А Фрейдлих распинался между тем:

— В общем, что говорить, ребята, все на свете, чего мы не знаем, трудно представить. Трудно вообразить, как Крылов-Галич написал свою книгу, как он дорылся до тайны князя Вяземского… Трудно представить себе и то, какая была корова…

— Хватит вязаться с этой коровой, — с раздражением огрызнулся Крылов-Галич. — На черта ему было рваться в армию? От военной службы его освободили вчистую, ну и отсиживайся у себя в тире. И тепло, и не каплет. Героики захотелось. А может, чересчур оголодал в Москве?

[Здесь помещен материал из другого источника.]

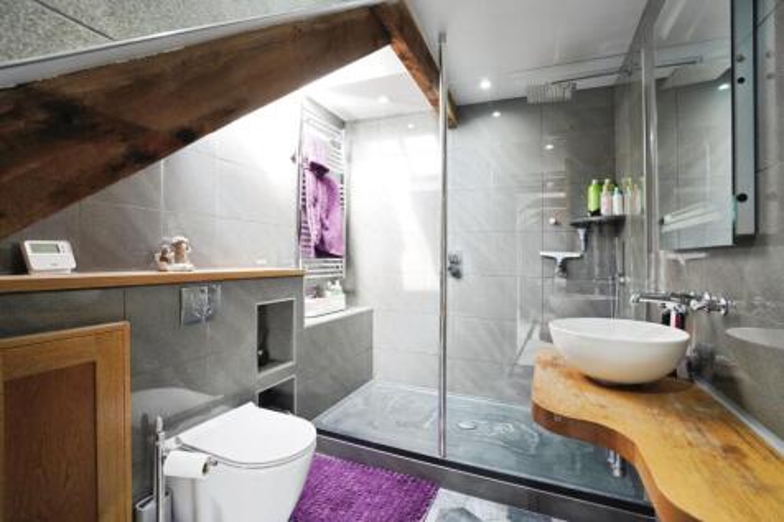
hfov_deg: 96.8
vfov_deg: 73.7
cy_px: 261
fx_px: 348
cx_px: 392
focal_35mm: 16
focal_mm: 16
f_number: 9
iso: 800
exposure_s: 1/6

Что и говорить, юмор вещь отличная. А все же посмеешься над тем, посмеешься над этим, да так, глядишь, и прохихикаешь что-нибудь важное, житейски серьезное. Тем более что всему есть мера. Крылову-Галичу не обязательно было верить в высокие мотивы человеческого поведения. И меня задело не сказанное им в отношении Щипахина, целиком касавшееся и меня самого. Непомерно развитое любопытство, холодное и пристальное, словно ты добытчик с прищуренным глазом, пересиливает в человеке все — оно даже лишает его человечности. Вправе ли мы с улыбкой, пусть и язвительной, спокойно относиться к равнодушию, превратившемуся в профессиональную привычку?

Впрочем, сейчас поздно вдаваться в подробности. Не слушая Крылова-Галича и не давая мне ничего сказать, Фрейдлих продолжал:

— Но на кой черт нужно было Щипахину возвращаться за старым, задрипанным ватником — это уж совсем невозможно себе представить.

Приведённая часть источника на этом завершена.